I would lean towards revalidating the dentry after getting the lease.
However I don't think "revalidate the dentry" is quite as easy as I
would like it to be, particularly if you care about bind-mounts of
regular files.

> >  			/*
> > -			 * We don't need the i_mutex after all.  It's
> > -			 * still possible we could open this (regular
> > -			 * files can be mountpoints too), but the
> > -			 * i_mutex is just there to prevent renames of
> > -			 * something that we might be about to delegate,
> > -			 * and a mountpoint won't be renamed:
> > +			 * nfsd_cross_mnt() may wait for an upcall
> > +			 * to userspace, and holding i_sem across that
> 
> s/i_sem/i_rwsem/

But ...  fs/nilfs2/nilfs.h calls it i_sem, as does
fs/jffs2/README.Locking
And 
$ git grep -w i_mutex | wc
    180    1878   13728

But yes, I should spell it i_rwsem... or maybe just "the inode lock".

> 
> Other than minor comment nit...
> 
> Reviewed-by: Jeff Layton <jlayton@kernel.org>
> 

Thanks,
NeilBrown
NeilBrown July 7, 2022, 1:29 a.m. UTC | #4
On Thu, 07 Jul 2022, Chuck Lever III wrote:
> > +		/* We want to keep the directory locked until we've had a chance
> > +		 * to acquire a delegation if appropriate, so request that
> > +		 * nfsd_lookup() hold on to the lock.
> > 		 */
> > 		status = nfsd_lookup(rqstp, current_fh,
> > -				     open->op_fname, open->op_fnamelen, *resfh);
> > +				     open->op_fname, open->op_fnamelen, *resfh,
> > +				     true);
> > +		if (!status) {
> > +			/* NFSv4 protocol requires change attributes even though
> > +			 * no change happened.
> > +			 */
> > +			fh_fill_pre_attrs(current_fh);
> > +			fh_fill_post_attrs(current_fh);
> 
> If this is really correct, the comment should also state that
> no concurrent changes to the parent are possible during
> the lookup, and thus the pre and post attributes are expected
> to be the same always.

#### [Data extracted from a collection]
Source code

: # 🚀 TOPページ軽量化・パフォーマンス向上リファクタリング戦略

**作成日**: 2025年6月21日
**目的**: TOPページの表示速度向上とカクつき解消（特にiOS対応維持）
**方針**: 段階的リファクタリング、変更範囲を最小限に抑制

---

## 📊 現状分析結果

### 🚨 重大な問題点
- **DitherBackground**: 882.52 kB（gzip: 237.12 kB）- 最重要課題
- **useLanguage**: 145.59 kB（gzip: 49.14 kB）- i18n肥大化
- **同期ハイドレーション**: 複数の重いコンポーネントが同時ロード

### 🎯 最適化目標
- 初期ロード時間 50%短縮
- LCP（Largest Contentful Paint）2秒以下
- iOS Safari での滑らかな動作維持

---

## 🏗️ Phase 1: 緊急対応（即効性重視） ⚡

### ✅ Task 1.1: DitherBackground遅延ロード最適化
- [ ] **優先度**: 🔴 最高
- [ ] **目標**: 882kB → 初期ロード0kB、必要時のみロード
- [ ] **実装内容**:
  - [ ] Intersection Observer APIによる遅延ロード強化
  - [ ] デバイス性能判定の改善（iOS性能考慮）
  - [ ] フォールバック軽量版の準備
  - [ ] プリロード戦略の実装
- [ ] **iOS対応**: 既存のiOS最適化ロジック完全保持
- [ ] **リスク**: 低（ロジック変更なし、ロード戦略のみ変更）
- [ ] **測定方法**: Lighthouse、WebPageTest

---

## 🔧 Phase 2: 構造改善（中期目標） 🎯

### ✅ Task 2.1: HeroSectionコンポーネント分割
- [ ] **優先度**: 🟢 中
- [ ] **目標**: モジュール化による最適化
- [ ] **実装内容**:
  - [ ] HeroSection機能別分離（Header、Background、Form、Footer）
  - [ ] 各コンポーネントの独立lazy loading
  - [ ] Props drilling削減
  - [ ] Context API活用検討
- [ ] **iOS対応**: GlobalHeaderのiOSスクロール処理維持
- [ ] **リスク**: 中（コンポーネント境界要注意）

#### [TASK REQUIREMENTS]
A – Retype the part of the NFS locking thread starting at "I would lean" and ending at "regular files.".
B – Answer these questions using the NFS locking thread.
(i) Which two files are mentioned as still calling the lock i_sem?
(ii) Which function does the added comment say may wait for an upcall to userspace?
(iii) What does the NFSv4 protocol require even though no change happened?

#### [LIST OF ANSWERS]
A –
I would lean towards revalidating the dentry after getting the lease.
However I don't think "revalidate the dentry" is quite as easy as I
would like it to be, particularly if you care about bind-mounts of
regular files.

B –
(i) fs/nilfs2/nilfs.h and fs/jffs2/README.Locking
(ii) nfsd_cross_mnt()
(iii) Change attributes